** Selected excerpt follows **

I have already agreed, as a result of the brief exchanges between myself and the hon. Member for Kilmarnock and Loudoun, both today and in earlier consideration of these matters, that we should map the provision of charge points across the country. It is very important that we monitor closely how charge points are rolled out. We have spoken about workplaces, local authorities, service stations and so on and so forth, but we need to get a clear view about where the concentrations of charge points are and what needs to be done to fill in any gaps that emerge.
More than that, it is appropriate to review more generally. I draw the attention of the hon. Member for Kingston upon Hull East to the Small Business, Enterprise and Employment Act 2015, in particular to section 28. He will remember, probably having debated it at other times and in other places, that section 28 creates a
“Duty to review regulatory provisions in secondary legislation”—
in my judgment, absolutely properly. Section 28(2) makes it clear that:
“The Minister must—
(a) make provision for review in the secondary legislation in which the regulatory provision is made…or
(b) publish a statement that it is not appropriate in the circumstances to make provision for review in that legislation”.
Either the Minister must justify why he is not reviewing, or review.
My strong indication to the Committee is that in those circumstances, we would want to review and consider the ramifications that result from the legislation, for the very reasons I have just given. It is a rapidly evolving and changing field and we want as much debate and scrutiny of it as possible. It is not a matter of contention, but a case of the whole Committee—indeed, the whole House—wanting to get it right. There is provision for us to do so; we have committed to that in clause 15. For those reasons, and with the strong assurances I have offered, I hope that the hon. Gentleman will withdraw the amendment.
I agree with the principle of amendment 7, and it is good that the Minister says he will take that on board and do the necessary consultation. New clause 5 is about annual review, reporting and updating Parliament, so I would like to hear a wee bit more about how the Minister will do that kind of review of the uptake of electric vehicles and feed back to Parliament, working out, if necessary, what targeted interventions might be required on the back of that.
The Minister said that he would consult the devolved Administrations listed in amendment 13, which appears in my name. I welcome that, but the whole purpose of the amendment was to get the involvement of the devolved Administrations into the Bill, to absolutely ensure that it happens. Based on his earlier intervention, I am sure that the hon. Member for Stirling would agree with that concept.
Certainly, there are advantages to a UK-wide approach, and that requires the involvement of the devolved Administrations. For example, Scotland has its own electric and automated vehicles strategy, which was announced in this year’s programme for government. Scotland is trying to take a lead in the roll-out of such vehicles, and we have set a target of 2032 as opposed to 2040. If the Bill had not been so tight, I would have tabled an amendment to bring forward the 2040 deadline, but unfortunately I have not been able to do so. There is a different strategy in Scotland, and the UK Government need to take that on board, with the Scottish Government.

** End of Selected excerpt **

Required action 1 – In the debate on electric vehicle charge points, what reason does the member who tabled amendment 13 give for wanting it in the Bill even though the Minister has promised to consult the devolved Administrations?
Required action 2 – Carry on the debate on electric vehicle charge points from its last sentence.

** Data for review follows **

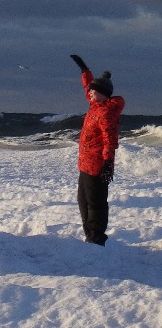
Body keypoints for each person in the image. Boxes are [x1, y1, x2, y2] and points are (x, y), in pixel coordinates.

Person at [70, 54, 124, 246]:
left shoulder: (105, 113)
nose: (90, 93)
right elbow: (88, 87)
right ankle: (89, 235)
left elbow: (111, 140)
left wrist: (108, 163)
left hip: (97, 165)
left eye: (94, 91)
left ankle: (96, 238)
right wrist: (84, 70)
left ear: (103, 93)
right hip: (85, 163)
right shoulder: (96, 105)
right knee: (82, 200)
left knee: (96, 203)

** End of Data for review **
** Data for review follows **

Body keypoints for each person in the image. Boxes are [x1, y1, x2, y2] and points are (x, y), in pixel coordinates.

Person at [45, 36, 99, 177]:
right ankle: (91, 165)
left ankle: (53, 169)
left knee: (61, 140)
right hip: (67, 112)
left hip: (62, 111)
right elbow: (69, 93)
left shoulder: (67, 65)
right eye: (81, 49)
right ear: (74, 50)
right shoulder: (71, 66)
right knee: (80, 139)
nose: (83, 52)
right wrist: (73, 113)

** End of Data for review **

Answer space 1 – The member says the whole purpose of amendment 13 was to write the involvement of the devolved Administrations into the Bill itself. That would absolutely ensure the consultation happens rather than leaving it to the Minister's promise.

Answer space 2 –
Scotland has an excess of commercial and academic expertise in smart grids and data management, and we need to ensure that that expertise is tapped into in the consultation and brought forward for the benefit of everyone. I have mentioned the Scottish Government; clearly, other devolved Administrations might have their own priorities that need to be fed in as well. The Minister said that he would give that assurance, but I will look to see how it is taken forward and whether we need to revisit amendment 13 on Report.
I am happy not to push the amendment to a vote; I am just looking for that certainty on an ongoing basis. The Minister is probably aware, regarding the Brexit negotiations just now, that the Scottish and Welsh Governments have raised concerns that they are not fully involved and are getting overlooked. We cannot be in a position where decisions are imposed on the devolved Administrations without consultation and without those decisions being agreed.
The hon. Gentleman is not the first, and will not be the last, to clamour to hear more from me, but I do not want to tire the Committee unduly. I have given the commitment that he will have heard about the consultation, but just in case he is uncertain about the good will that lies behind it, let me say, merely on the grounds of unvarnished self-interest, that the Government would certainly want to consult, because we want to get this right. Frankly, there is little for the Government to lose from that kind of dialogue with the devolved Administrations and the whole of the industry. Any responsible Government would want to engage in such dialogue and consultation. I do not suggest for a moment that the hon. Gentleman does not trust my good will, but just in case he does not want to depend on it, I assure him that it is in the Government’s interests to ensure that we get this absolutely right.
(7 years, 1 month ago)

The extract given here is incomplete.